Using DAS data, scientists can create 3D maps of Earth’s subsurface, enabling a variety of applications. These applications include geothermal exploration, monitoring changes in rock formations due to CO2 injection, and studying the water cycle by monitoring aquifers and their responses to stress. 

This technique also allows for high-resolution earthquake monitoring, giving scientists a better understanding of faults and their behavior and detecting earthquake early warning signs, possibly giving cities a few-second head start to shut down critical infrastructure and improve safety before an earthquake strikes. 

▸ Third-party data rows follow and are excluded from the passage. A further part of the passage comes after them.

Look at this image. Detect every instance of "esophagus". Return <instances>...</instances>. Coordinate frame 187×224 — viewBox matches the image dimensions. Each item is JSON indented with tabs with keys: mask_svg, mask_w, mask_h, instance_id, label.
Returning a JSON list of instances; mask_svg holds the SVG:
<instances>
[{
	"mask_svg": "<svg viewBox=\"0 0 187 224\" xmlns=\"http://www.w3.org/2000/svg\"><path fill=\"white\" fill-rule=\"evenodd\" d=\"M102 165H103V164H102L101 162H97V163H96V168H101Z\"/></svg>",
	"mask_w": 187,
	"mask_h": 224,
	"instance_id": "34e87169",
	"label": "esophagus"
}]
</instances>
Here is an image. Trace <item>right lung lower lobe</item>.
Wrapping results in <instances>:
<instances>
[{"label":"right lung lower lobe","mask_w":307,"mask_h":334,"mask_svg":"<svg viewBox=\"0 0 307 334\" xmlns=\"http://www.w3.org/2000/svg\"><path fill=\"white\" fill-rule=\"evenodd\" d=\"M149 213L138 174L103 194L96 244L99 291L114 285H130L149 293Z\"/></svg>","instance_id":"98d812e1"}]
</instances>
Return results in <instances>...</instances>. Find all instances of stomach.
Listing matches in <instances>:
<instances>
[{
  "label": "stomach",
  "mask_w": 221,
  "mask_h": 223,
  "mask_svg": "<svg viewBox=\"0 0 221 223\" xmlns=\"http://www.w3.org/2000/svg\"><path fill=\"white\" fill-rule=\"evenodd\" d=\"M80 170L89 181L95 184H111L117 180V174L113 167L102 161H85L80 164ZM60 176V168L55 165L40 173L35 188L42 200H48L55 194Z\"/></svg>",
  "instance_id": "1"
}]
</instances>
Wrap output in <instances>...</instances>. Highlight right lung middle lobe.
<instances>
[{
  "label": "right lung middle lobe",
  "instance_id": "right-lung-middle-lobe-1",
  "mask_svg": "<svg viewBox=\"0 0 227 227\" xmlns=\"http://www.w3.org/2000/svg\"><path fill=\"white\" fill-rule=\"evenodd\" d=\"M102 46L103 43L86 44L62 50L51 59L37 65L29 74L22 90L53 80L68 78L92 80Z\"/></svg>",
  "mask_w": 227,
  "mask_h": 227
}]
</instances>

Aside from applications on terrestrial fibers, DAS on marine fibers can open up brand-new opportunities. This technique applied to subsea cables can help scientists study mammals like whales, monitor mudslides, and understand water column dynamics. 

What’s more, DAS isn’t just useful to scientists – it can help telecom operators, too. By monitoring vibrations along fiber optic cables, telecom providers can detect tampering or damage. 

The future for DAS looks bright. DAS technology has the potential to generate rich datasets that could be valuable for a number of different uses. Urban planners, geophysicists, and transportation operators could use these datasets for a wide range of applications. For example, data could be used for smart city applications, enabling urban planners to gather insight on metrics like traffic volumes on highways. 

Ultimately, the goal is to not only use this data but also process it in near real-time, allowing for quicker response to events. Getting information as close to real-time as possible can enhance earthquake detection and early warning systems, reducing response times even further. 

Overall, the use of dark fiber and DAS technology has far-reaching implications for humanity. This research enables cleaner energy through geothermal exploration, bolsters natural disaster detection, and contributes to smarter cities by enabling the creation of 3D subsurface maps. This technology holds the potential to allow scientists to explore marine life, mudslides, earthquakes, and water dynamics. As scientists strive for real-time processing of critical DAS data, this technology promises to provide even further innovation and insight.

Note: The research at the Lawrence Berkeley National Lab was funded by the Geothermal Technologies Office, part of the Office of Energy Efficiency and Renewable Energy (EERE) under the Department of Energy (DOE). The DOE does not endorse any specific technologies or companies.